#### Extracted text:
----

Friday, September 21, 2018

*Holland's Theory of Vocational Personalities and Work Environments*

Image result for holland theory

Holland proposes three fundamental questions(pp28-34):
1. What personal and environmental characteristics lead to satisfying achievement, involvement, and career decisions and vice versa?
2. "" lead to stability or change in the kind and level of work a person performs over a lifetime?
3. What are the most effective methods for providing assistance to people with career problems?



  • In simplest terms suggests that at first people can be characterized in terms of resemblance to each six personality types: Realistic, Investigative, Artistic, Social, Enterprising, and Conventional (RIASC).
    • These personalities differ in terms of their interests, vocational, and avocational preferences, goals, beliefs, values, and skills. 
    • Making a Vocational Choices: A Theory of Vocational Personalities and Work Environments: assessment instrument commonly used to determines a person's resemblance to the types.

  • The closer one type is to another type on the hexagon, the more resemblance there is.
    • If people identify with types that are close to one another, then they are defined as consistent.
    • Congruence is thinking about the agreement between a person's personality type and the environment.
    • Differentiation helps one refine or modify predictions of vocational behaviors.

----

#### Dataset entries:
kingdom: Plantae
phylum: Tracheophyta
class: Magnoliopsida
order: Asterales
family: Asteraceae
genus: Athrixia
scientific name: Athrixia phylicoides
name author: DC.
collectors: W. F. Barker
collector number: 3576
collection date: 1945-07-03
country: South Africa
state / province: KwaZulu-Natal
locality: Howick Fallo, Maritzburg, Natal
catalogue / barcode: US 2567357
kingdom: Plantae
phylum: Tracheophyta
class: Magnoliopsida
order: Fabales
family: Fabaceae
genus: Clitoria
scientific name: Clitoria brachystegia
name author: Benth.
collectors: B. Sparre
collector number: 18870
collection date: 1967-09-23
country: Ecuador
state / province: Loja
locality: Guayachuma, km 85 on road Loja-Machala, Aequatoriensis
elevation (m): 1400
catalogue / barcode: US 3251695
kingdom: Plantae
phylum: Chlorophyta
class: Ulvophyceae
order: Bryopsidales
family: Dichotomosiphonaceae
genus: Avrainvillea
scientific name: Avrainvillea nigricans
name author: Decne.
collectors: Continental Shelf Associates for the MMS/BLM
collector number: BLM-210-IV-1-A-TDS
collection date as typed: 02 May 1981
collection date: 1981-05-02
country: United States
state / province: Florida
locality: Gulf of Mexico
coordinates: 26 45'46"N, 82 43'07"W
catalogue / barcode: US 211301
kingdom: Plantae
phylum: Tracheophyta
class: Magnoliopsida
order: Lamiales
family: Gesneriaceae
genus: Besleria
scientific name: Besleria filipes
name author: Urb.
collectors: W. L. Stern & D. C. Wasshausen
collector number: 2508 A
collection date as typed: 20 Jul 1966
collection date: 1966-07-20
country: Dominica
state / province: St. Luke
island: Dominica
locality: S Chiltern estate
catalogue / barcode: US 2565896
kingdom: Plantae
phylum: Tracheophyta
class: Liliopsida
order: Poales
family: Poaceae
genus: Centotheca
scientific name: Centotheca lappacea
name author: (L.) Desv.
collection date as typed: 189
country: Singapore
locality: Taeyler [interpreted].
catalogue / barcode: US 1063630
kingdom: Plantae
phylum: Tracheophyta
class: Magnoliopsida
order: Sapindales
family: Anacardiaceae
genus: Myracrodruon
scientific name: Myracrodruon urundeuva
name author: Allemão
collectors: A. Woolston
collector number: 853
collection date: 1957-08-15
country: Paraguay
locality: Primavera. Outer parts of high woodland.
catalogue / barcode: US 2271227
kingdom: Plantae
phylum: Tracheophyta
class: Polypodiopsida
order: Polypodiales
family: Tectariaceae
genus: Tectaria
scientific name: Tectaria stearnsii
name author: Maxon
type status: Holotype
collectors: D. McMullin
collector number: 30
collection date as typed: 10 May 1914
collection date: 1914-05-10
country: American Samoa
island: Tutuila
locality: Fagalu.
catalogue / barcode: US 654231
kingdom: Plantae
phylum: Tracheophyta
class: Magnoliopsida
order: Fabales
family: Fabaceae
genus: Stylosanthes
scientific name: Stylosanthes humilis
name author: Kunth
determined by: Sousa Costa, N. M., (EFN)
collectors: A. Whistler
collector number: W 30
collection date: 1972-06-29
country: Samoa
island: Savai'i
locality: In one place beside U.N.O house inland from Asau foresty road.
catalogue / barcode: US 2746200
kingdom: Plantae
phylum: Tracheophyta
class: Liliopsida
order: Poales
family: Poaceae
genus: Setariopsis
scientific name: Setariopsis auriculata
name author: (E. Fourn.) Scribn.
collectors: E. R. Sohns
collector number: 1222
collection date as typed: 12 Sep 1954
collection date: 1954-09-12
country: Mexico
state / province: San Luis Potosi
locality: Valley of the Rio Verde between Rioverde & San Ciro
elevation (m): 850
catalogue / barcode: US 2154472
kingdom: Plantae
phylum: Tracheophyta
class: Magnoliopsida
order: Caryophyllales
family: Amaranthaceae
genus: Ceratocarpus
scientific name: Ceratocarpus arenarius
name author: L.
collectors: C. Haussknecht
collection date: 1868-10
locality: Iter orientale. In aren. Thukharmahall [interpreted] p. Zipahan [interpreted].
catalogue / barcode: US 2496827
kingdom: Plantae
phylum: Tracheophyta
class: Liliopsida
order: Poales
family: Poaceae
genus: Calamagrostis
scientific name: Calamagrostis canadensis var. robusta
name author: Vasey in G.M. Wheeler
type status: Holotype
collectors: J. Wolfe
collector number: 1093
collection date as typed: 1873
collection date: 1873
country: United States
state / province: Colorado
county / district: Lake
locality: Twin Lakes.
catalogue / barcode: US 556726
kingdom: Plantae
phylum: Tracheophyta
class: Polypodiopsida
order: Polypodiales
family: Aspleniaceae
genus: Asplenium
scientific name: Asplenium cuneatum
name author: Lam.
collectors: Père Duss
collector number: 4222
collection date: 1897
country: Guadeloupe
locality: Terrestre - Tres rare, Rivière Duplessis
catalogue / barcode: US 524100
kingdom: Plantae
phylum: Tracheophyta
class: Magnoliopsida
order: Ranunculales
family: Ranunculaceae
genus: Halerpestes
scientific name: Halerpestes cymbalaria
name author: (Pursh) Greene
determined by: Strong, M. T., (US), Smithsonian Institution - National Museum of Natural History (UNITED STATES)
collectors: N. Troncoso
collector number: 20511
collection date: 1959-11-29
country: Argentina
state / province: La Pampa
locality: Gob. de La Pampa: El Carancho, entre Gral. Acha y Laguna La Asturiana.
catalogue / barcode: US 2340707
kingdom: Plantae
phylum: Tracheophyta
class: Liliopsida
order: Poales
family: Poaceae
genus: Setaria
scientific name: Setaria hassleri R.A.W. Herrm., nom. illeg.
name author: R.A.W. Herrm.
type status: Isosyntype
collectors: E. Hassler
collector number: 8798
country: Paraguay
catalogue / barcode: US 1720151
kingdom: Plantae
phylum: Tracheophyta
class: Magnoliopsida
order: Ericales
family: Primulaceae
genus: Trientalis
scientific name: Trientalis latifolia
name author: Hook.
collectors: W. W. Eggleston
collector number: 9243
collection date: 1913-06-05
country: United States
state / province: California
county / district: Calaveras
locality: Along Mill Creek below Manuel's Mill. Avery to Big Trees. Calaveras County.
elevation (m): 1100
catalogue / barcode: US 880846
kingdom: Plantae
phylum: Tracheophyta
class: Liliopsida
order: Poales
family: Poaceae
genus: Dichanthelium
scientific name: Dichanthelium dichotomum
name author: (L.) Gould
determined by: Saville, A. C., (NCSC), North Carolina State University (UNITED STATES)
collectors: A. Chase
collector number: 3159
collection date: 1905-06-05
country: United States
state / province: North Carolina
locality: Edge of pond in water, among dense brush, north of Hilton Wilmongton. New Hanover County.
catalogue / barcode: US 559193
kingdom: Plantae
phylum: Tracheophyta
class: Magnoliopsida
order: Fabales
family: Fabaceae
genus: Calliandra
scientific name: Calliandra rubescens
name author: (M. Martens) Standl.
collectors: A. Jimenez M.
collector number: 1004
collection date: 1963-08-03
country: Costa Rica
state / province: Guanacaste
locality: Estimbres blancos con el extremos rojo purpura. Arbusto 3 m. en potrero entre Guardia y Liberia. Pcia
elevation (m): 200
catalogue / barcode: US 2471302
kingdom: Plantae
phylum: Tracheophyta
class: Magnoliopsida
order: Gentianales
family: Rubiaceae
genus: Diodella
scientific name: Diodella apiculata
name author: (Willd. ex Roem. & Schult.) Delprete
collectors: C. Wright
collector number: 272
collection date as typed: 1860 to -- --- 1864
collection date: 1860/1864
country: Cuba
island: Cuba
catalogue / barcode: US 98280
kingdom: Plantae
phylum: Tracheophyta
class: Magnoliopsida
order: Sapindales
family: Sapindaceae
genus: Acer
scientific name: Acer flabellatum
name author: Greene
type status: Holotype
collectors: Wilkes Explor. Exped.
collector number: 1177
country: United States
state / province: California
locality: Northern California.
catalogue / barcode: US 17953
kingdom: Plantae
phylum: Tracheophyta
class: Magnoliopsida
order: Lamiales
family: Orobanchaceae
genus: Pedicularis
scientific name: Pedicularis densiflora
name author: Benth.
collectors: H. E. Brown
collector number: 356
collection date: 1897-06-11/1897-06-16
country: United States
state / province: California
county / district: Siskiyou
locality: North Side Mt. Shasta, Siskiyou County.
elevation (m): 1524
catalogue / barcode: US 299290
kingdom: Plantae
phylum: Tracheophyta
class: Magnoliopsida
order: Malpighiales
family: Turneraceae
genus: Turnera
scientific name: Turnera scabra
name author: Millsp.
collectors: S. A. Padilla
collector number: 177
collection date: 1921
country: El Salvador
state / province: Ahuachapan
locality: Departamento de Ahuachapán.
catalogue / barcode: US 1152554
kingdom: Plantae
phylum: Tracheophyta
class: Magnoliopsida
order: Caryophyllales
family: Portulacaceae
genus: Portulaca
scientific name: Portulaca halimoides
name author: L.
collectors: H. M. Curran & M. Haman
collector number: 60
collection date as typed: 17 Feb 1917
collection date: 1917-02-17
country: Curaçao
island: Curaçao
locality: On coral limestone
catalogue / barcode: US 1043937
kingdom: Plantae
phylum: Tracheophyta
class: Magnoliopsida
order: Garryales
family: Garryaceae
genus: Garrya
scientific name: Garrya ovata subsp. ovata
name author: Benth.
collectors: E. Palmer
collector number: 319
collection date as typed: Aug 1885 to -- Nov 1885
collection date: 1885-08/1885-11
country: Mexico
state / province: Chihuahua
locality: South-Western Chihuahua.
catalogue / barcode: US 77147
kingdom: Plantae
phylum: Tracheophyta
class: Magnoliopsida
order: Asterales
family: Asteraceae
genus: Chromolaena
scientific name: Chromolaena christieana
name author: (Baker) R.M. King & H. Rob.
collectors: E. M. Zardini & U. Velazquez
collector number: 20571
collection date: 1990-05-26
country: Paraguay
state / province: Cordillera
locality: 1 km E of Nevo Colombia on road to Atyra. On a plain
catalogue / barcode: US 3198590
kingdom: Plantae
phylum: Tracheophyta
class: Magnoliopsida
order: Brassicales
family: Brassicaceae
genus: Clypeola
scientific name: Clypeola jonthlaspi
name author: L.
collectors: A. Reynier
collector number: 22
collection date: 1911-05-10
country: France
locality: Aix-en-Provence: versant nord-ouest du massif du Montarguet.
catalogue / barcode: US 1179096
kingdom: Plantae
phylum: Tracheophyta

----

#### Direction:
Reproduce the post on Holland's theory word for word, starting at "3. What are" and ending at "more resemblance there is.". Work from the post on Holland's theory only, not from the listing.

#### Right answer:
3. What are the most effective methods for providing assistance to people with career problems?



  • In simplest terms suggests that at first people can be characterized in terms of resemblance to each six personality types: Realistic, Investigative, Artistic, Social, Enterprising, and Conventional (RIASC).
    • These personalities differ in terms of their interests, vocational, and avocational preferences, goals, beliefs, values, and skills. 
    • Making a Vocational Choices: A Theory of Vocational Personalities and Work Environments: assessment instrument commonly used to determines a person's resemblance to the types.

  • The closer one type is to another type on the hexagon, the more resemblance there is.